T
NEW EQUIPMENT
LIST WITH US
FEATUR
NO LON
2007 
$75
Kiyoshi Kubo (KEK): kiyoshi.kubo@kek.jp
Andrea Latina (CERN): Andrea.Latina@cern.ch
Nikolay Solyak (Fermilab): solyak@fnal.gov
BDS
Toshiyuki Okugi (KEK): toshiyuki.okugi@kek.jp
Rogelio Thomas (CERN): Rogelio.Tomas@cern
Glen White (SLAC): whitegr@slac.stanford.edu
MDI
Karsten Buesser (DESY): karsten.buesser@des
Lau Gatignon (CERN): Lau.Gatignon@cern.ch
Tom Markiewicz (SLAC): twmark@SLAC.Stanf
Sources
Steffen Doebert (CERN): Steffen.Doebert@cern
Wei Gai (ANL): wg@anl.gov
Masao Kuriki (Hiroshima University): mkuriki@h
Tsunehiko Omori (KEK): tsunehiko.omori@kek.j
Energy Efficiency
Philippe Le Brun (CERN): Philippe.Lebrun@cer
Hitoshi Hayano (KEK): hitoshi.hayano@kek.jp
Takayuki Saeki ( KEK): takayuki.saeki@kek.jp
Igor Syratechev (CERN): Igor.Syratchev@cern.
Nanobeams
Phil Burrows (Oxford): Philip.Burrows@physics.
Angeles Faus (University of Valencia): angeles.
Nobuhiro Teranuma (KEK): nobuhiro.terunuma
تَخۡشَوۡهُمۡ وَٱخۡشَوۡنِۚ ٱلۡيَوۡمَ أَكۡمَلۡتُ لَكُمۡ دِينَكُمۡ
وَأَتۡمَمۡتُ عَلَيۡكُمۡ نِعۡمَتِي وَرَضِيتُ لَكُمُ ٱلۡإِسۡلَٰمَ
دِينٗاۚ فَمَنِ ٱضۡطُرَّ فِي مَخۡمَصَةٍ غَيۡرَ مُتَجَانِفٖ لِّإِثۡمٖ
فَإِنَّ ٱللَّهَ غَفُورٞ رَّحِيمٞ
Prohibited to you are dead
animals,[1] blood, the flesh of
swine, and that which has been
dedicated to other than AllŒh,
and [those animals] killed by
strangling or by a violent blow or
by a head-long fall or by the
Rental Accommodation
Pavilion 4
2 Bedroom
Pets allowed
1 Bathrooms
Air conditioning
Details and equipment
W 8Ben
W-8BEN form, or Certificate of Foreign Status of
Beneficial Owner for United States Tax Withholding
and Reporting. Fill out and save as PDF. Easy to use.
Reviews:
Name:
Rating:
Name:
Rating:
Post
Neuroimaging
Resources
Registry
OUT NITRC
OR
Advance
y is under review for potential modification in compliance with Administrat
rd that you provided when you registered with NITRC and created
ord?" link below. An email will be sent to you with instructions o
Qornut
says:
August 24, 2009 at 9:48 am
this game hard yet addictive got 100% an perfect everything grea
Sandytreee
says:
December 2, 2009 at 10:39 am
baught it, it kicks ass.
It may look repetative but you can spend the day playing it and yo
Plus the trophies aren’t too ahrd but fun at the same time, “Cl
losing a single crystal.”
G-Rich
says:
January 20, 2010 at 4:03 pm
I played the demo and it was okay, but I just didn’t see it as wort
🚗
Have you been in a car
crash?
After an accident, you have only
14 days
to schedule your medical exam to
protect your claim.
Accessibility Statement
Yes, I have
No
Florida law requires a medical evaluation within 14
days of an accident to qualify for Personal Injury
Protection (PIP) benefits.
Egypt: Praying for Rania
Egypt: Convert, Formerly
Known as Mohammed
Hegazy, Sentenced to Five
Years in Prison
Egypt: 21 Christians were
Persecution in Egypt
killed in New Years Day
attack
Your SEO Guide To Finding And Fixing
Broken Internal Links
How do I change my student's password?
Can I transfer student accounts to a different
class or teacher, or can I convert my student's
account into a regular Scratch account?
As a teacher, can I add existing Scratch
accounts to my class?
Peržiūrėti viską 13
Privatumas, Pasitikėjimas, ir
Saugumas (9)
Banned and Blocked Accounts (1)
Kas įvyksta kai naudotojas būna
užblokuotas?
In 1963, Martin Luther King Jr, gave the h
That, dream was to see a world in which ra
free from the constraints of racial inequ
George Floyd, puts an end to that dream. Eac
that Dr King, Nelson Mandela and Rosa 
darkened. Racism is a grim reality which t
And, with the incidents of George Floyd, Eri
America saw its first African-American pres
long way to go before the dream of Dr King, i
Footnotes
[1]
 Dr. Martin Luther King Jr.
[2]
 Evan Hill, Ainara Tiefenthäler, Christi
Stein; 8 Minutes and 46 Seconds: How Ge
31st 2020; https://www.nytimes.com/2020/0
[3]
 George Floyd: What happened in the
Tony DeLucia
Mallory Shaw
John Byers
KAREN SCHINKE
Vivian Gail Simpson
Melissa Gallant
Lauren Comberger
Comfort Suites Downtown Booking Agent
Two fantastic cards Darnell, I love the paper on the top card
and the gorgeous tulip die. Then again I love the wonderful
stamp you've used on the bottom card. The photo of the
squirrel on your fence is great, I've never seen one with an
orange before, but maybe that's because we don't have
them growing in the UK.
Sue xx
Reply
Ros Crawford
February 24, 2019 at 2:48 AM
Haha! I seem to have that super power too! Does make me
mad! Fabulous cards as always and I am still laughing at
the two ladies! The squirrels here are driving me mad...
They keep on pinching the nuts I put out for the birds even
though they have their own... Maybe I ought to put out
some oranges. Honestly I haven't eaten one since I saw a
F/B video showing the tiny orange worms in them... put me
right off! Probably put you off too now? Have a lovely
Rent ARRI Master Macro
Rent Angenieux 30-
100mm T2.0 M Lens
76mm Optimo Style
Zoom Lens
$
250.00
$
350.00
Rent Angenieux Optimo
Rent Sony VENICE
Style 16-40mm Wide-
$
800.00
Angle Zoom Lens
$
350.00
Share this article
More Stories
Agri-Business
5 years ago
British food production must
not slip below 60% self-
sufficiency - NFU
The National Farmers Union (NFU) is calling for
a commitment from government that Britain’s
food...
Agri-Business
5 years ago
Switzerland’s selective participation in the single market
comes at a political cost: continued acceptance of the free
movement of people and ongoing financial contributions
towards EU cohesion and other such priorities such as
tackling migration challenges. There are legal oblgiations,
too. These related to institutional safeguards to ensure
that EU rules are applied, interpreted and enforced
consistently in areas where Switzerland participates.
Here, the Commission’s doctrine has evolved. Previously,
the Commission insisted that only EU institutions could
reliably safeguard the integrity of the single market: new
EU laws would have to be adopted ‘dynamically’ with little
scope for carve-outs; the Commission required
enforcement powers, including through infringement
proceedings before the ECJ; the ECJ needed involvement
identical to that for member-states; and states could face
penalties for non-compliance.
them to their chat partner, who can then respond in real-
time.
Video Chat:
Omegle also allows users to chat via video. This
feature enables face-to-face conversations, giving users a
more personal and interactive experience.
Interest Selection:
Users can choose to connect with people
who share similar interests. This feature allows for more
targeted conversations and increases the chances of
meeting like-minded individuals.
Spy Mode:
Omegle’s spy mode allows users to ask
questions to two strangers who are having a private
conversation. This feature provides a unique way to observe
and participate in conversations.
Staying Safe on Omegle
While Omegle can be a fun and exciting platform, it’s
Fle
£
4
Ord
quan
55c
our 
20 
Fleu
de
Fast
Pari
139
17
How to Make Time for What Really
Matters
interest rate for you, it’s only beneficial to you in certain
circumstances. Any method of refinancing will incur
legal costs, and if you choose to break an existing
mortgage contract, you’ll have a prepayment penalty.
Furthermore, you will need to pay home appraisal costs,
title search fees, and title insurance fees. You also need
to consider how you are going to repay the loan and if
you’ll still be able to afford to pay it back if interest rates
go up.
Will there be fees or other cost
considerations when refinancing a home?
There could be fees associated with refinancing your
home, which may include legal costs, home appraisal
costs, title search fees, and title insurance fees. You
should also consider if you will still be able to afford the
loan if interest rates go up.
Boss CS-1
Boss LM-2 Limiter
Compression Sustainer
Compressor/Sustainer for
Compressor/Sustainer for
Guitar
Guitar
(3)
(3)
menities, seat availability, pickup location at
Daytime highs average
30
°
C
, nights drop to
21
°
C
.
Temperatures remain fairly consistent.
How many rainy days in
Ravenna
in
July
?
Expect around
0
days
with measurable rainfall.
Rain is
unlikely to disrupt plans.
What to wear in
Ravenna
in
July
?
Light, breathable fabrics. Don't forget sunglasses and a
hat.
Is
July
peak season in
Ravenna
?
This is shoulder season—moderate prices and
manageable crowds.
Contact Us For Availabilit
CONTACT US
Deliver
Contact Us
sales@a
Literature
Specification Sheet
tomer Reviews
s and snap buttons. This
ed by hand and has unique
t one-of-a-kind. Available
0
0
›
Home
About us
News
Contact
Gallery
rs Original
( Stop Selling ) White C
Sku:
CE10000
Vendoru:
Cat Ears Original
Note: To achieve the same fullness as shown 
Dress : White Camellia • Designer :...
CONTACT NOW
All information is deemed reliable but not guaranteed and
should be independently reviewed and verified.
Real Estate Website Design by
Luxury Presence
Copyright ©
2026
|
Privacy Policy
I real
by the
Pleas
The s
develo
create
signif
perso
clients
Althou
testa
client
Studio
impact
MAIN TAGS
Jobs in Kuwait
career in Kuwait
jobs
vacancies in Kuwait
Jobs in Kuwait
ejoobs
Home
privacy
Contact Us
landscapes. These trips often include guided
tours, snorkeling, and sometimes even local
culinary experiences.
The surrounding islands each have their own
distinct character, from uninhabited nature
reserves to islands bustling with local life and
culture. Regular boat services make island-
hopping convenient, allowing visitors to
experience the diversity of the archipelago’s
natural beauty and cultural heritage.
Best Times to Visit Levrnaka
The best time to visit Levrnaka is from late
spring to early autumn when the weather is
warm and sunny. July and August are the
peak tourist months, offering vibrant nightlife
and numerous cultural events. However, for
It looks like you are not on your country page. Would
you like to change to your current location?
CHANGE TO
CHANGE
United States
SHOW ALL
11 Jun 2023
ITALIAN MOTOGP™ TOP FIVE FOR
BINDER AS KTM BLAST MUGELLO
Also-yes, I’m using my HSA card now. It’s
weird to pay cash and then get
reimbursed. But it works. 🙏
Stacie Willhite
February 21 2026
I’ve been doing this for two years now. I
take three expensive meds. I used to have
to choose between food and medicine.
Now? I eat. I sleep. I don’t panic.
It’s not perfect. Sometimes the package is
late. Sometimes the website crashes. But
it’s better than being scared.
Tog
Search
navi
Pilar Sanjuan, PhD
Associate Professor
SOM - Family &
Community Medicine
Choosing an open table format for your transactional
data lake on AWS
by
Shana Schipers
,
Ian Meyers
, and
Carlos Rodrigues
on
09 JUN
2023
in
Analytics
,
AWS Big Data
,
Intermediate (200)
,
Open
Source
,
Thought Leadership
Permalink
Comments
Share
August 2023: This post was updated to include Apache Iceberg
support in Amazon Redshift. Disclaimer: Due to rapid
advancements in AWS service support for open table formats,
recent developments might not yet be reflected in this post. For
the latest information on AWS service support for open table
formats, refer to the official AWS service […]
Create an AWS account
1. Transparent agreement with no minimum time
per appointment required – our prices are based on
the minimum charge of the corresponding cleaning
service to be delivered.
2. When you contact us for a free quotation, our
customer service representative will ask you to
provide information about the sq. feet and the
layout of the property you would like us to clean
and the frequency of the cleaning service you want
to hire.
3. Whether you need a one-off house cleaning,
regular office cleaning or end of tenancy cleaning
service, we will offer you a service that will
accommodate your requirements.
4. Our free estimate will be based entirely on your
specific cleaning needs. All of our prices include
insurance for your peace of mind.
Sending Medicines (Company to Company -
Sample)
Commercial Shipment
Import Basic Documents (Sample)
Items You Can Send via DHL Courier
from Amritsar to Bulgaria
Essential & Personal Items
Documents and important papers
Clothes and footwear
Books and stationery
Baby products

◆ **WHAT YOU SHOULD DO**:
Please pull out every line in the data above that contains the string "Lens", treating uppercase and lowercase as different.

◆ **REPLY TO THE EXERCISE**:
100mm T2.0 M Lens
Zoom Lens
Angle Zoom Lens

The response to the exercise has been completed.